------ DATA FOR PROCESSING

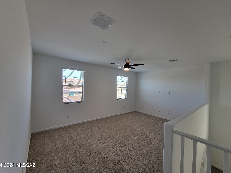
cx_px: 116
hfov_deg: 106.2
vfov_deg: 89.9
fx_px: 87
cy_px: 86
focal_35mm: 13
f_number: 2.2
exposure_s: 1/60
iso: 50
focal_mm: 2.2
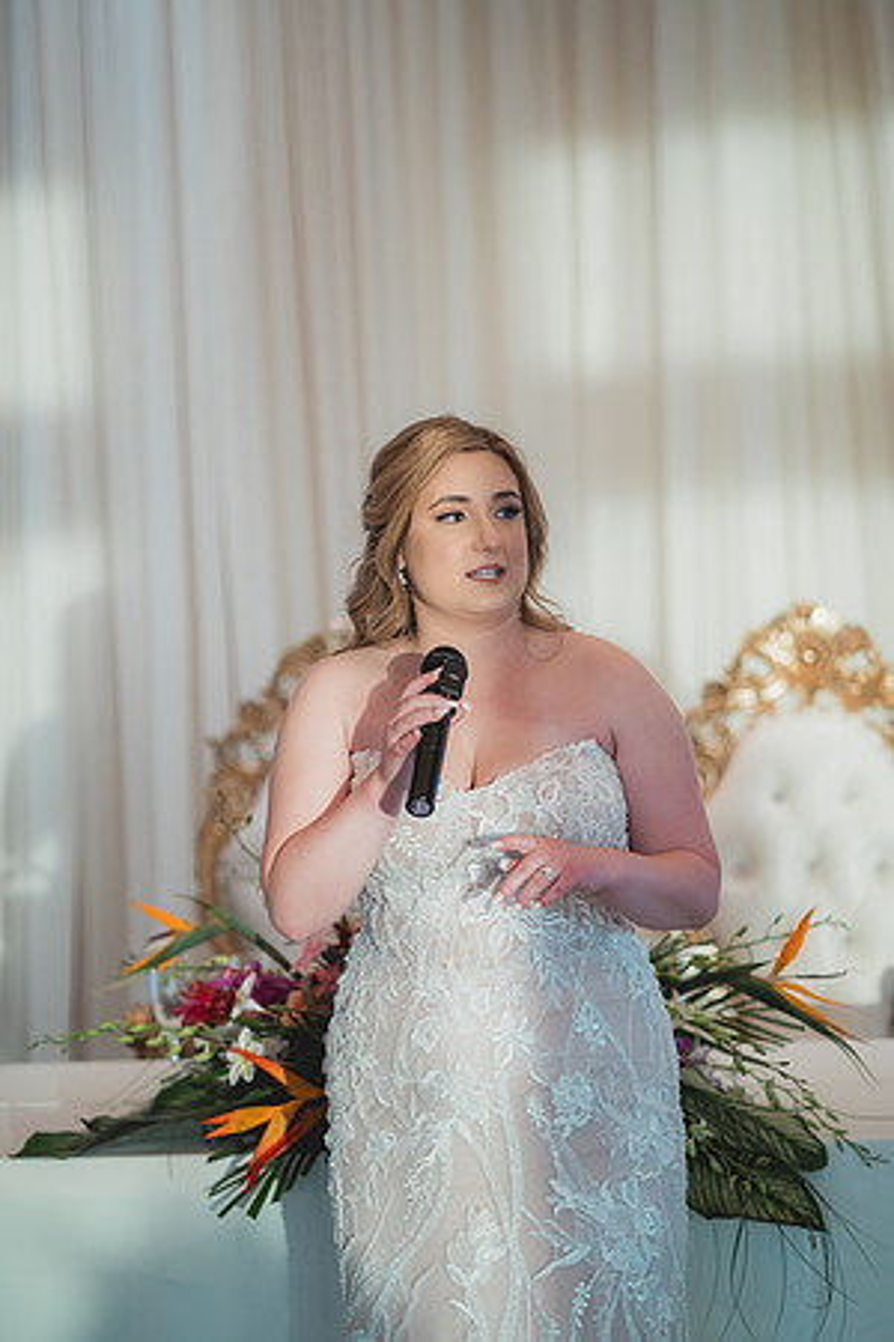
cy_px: 671
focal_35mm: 85
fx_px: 3166
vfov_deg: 23.9
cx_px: 447
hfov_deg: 16.1
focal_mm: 85
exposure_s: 1/800
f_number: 2
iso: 1250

------------

§ **REQUIREMENT**
Output all the records, word for word, with no pictures in the copy.

§ **ANSWER TO THIS PROBLEM**
cx_px: 116
hfov_deg: 106.2
vfov_deg: 89.9
fx_px: 87
cy_px: 86
focal_35mm: 13
f_number: 2.2
exposure_s: 1/60
iso: 50
focal_mm: 2.2
cy_px: 671
focal_35mm: 85
fx_px: 3166
vfov_deg: 23.9
cx_px: 447
hfov_deg: 16.1
focal_mm: 85
exposure_s: 1/800
f_number: 2
iso: 1250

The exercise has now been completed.